This crisis was the beginning of his religious return. Another key moment happened while he was in Manhattan to give a “Shtisel” lecture in 2021. News came from home, and it was devastating. His mother had received a cancer diagnosis. He promised her that he would go to the tomb of Menachem Mendel Schneerson, a towering rabbi of the Lubavitch Hasidic sect and esteemed by most Haredi, to pray for her there. At the tomb, in Queens, he called his mother, then laid his phone near the gravestone, so she could pray to Schneerson directly. She was loud, “crying, sounding like some animal,” he said, “begging to God.” It is a tradition to leave letters of supplication, in scraps, at the tomb. He hadn’t planned on doing that, but he wrote a letter to the rabbi, saying “that I’m lost in this world, that I can’t live without my mother.” He wept as he recounted this. “I tore up the letter and put it there” in bits by the grave. “You trust that even so, the rebbe or God can read it. It was maybe the first time I became again an innocent Jewish boy, believing.”
This wasn’t yet a reconversion, only a crucial dalliance. But on Tinder, he met the woman who would become his wife, a French Jew who had recently moved to Israel and wished to become more observant. “In slow motion,” he said, she helped to lure him toward his past.
Another force, perhaps much more essential than the role played by his mother or his wife, also drew him back. This force was, for him, both difficult to capture in words and inescapably palpable. It was a longing, he said, for “the shtetl,” the impoverished Eastern European settlements where great numbers of the ultra-Orthodox once dwelled. There, into the first decades of the 20th century, they were segregated and preyed upon in pogroms. Indursky’s yearning for a place of such darkness might sound baffling, but during our conversations, he spoke about Isaac Bashevis Singer, whom he considers a literary soul mate. (He doesn’t compare their talents, though it wouldn’t be far-fetched to call him a Singer for our age.) For Singer, who spent part of his youth in a shtetl and part in a shtetl-like pocket of Warsaw, a persistent theme was the paradoxical flourishing of religious belief precisely where and when God seemed to be scarcely in evidence. For Indursky, the Haredi of today are a reminder of history and of an appealing religious ardor, a counterintuitive and powerful faith in God, amid the cruelties of shtetl existence.
Indursky spoke, too, about something infinitely darker than the shtetl: a longing, which he tried to explain several times during our week together, for Auschwitz.

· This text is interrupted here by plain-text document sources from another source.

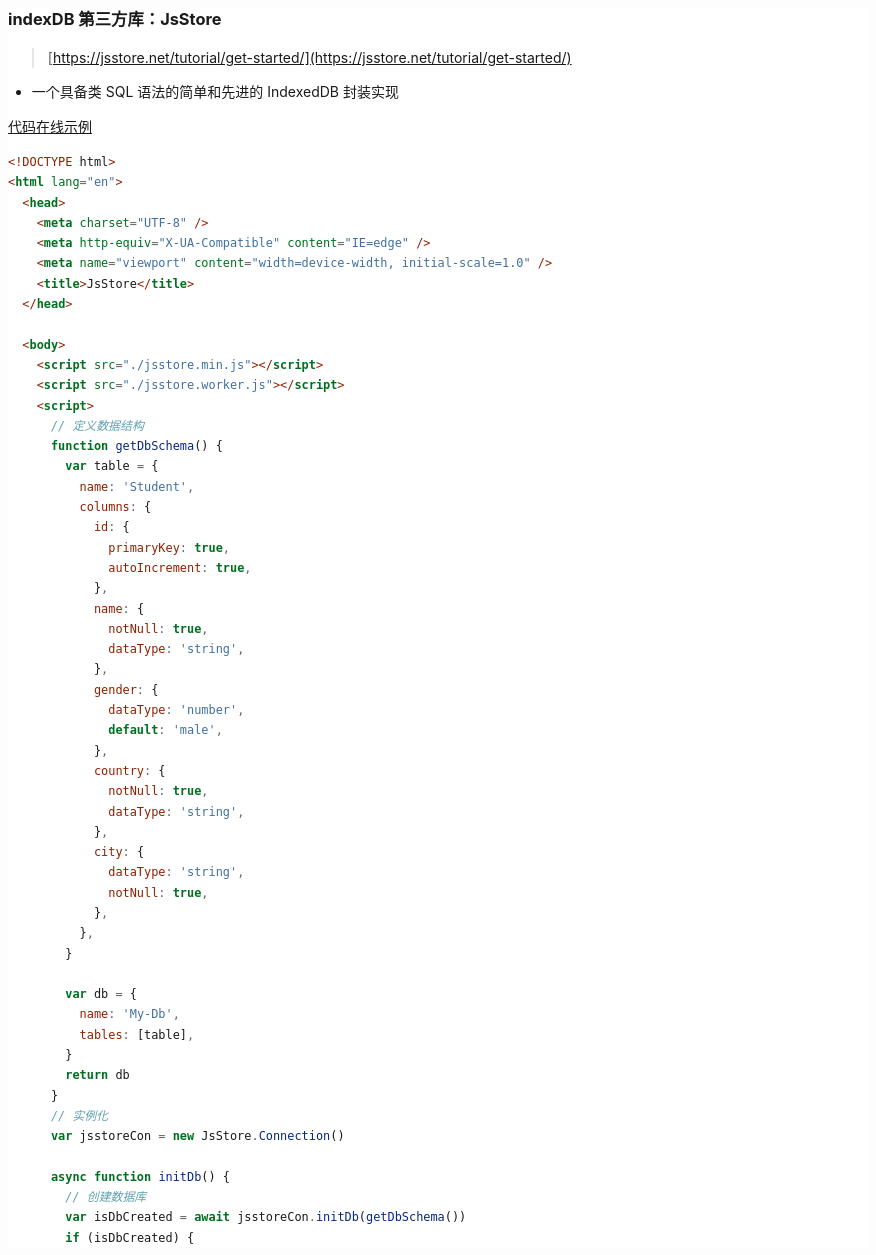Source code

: ### indexDB 第三方库：JsStore

> [https://jsstore.net/tutorial/get-started/](https://jsstore.net/tutorial/get-started/)

* 一个具备类 SQL 语法的简单和先进的 IndexedDB 封装实现

[代码在线示例](https://github.com/gy1001/Javascript/blob/main/JavaScript-Crack/12.%20%E5%AE%A2%E6%88%B7%E7%AB%AF%E5%AD%98%E5%82%A8/3.%20indexedDB/2.%20%E7%AC%AC%E4%B8%89%E6%96%B9%E5%BA%93/4.%20JsStore.html)

```html
<!DOCTYPE html>
<html lang="en">
  <head>
    <meta charset="UTF-8" />
    <meta http-equiv="X-UA-Compatible" content="IE=edge" />
    <meta name="viewport" content="width=device-width, initial-scale=1.0" />
    <title>JsStore</title>
  </head>

  <body>
    <script src="./jsstore.min.js"></script>
    <script src="./jsstore.worker.js"></script>
    <script>
      // 定义数据结构
      function getDbSchema() {
        var table = {
          name: 'Student',
          columns: {
            id: {
              primaryKey: true,
              autoIncrement: true,
            },
            name: {
              notNull: true,
              dataType: 'string',
            },
            gender: {
              dataType: 'number',
              default: 'male',
            },
            country: {
              notNull: true,
              dataType: 'string',
            },
            city: {
              dataType: 'string',
              notNull: true,
            },
          },
        }

        var db = {
          name: 'My-Db',
          tables: [table],
        }
        return db
      }
      // 实例化
      var jsstoreCon = new JsStore.Connection()

      async function initDb() {
        // 创建数据库
        var isDbCreated = await jsstoreCon.initDb(getDbSchema())
        if (isDbCreated) {
```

“I ask myself, how was I not there?” Indursky said about the concentration camp. “I have something inside me that wants to be there. I feel I was there, because it was such a huge thing in our history, in my identity, as the grandchild of Holocaust survivors” and as a relative of the dead. “When I have been to Eastern Europe, I feel them, I hear them, I smell them, I walk with them.”